We definitely watched that. My friend just kind of said “ I think we should just film you in your living room dancing like no one’s watching” and that’s kind of what we did. It was also a question of we had limited time and no resources so we just decided to have fun. It was tiring but definitely fun.

Is there a go to dance move that you pull out?
Not really, I mean in that video theres some Elaine from Seinfeld which is the weird thumbs and the kicks. She is the inspiration I’m bringing to the live shows now, and the part in Pulp Fiction with John Trivolta and Uma Thurman, that song and those moves definitely.

Is it a whole different feel now playing with the band?
Yea it’s way different. When your by yourself it’s very dependant on the venue, the crowd and the mood as to if the show works or it doesn’t. You can play really amazing shows solo if the crowd are on your side. If they are then it’s amazing it becomes really intimate and really special and it’s really enjoyable for both the crowd and the performer. On the other hand if the crowds not feeling it and you’re really having trouble connecting because maybe it’s not the right venue or not the right bill, or maybe people are drunk people are talking, which you know is fine I mean they’re in a bar, but for a solo artist in that kind of environment it really kind of sucks. If you’re in a band in that position though you’re in a team, it’s not just you, you’ve got your mates with you and you can say the rooms not working out tonight but we’re just going to have fun and it’s loud so it’s less awkward, which is important. It became quite taxing doing the solo thing because it was so out of my hands it was so dependant on the room. Now though with a band you can have fun regardless of what people think.
I think for the most part it’s easier for people if they’re just turning up as punters not knowing what to expect it’s easier to win them over because it’s more dynamic.

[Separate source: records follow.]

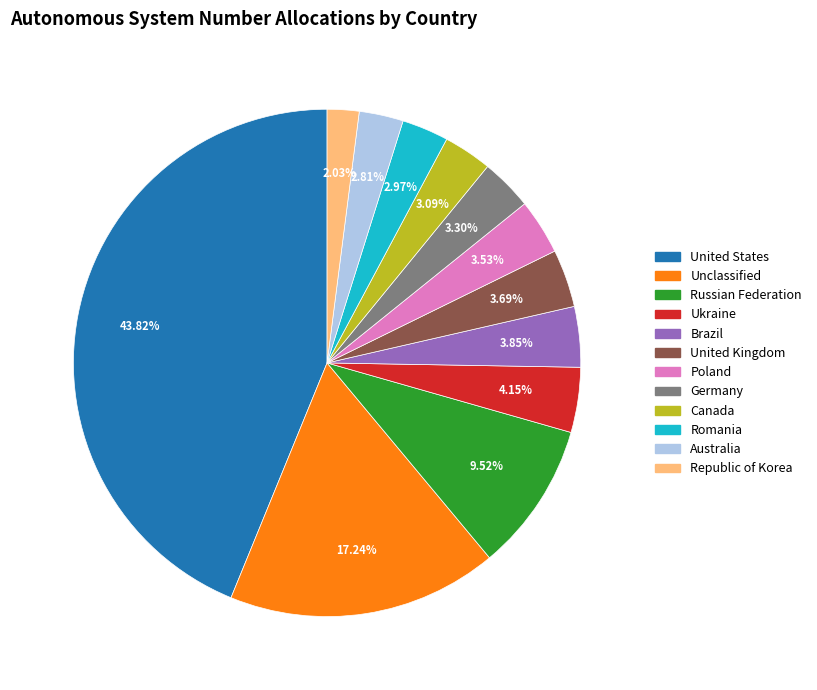

Is the sum of Brazil and Australia greater than half?

No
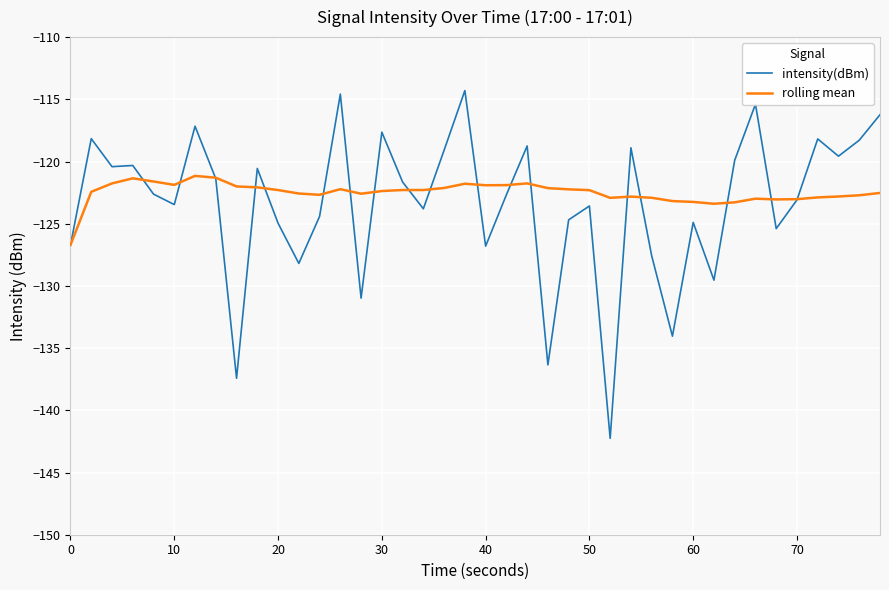

What is the sum of all intensity(dBm) values?

-4933.9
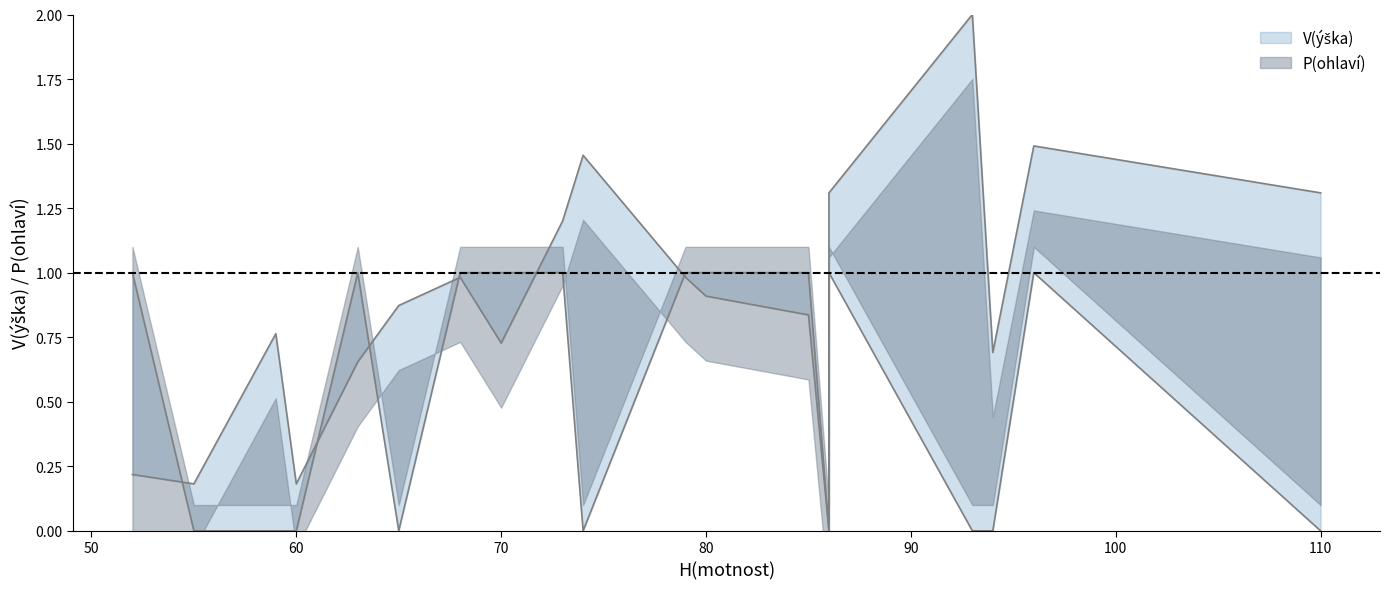

What is the total value across all series at 59?

0.8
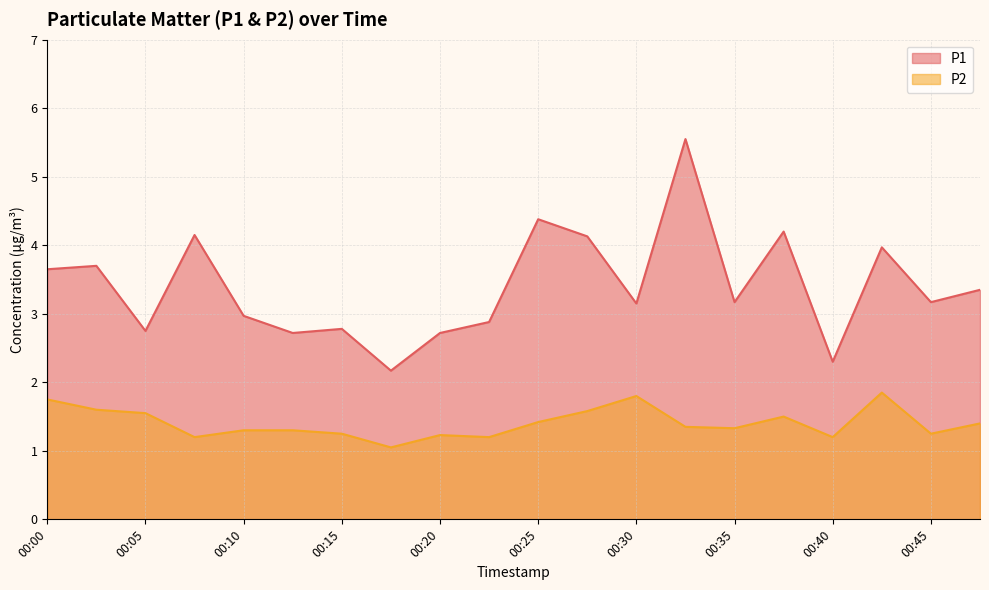

In P1, how many points are higher than both neighbors (excluding endpoints)?

7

You can do the really quiet stuff and you can do the really loud stuff with big beats. You’re much more limited as a solo act. The shows are so different now and they’re so much more enjoyable for me because I’m not alone on the stage and I now have people to hang out with before, after and during the show. It can be quite lonely when you’re just playing solo, sometimes it feels like a bit of a choir and when you go to new places and venues and you don’t know anyone it used to feel quite alienating. It’s much more enjoyable now with a band.

You’ve changed a lot over the past few years, going from solo artist to performing with a live band an you’re ever changing sound. How do you sum up Big Strong Brute?
Ummm…. I don’t know. That’s kind of a hard question. I guess it’s probably pretty honest low-fi pop music that tries to not take itself too seriously, and without and emphasis on fancy production.

It’s a good sound man I’m liking it and I can’t wait to see what comes next from Big Strong Brute.
Thanks man, can’t wait to show everyone.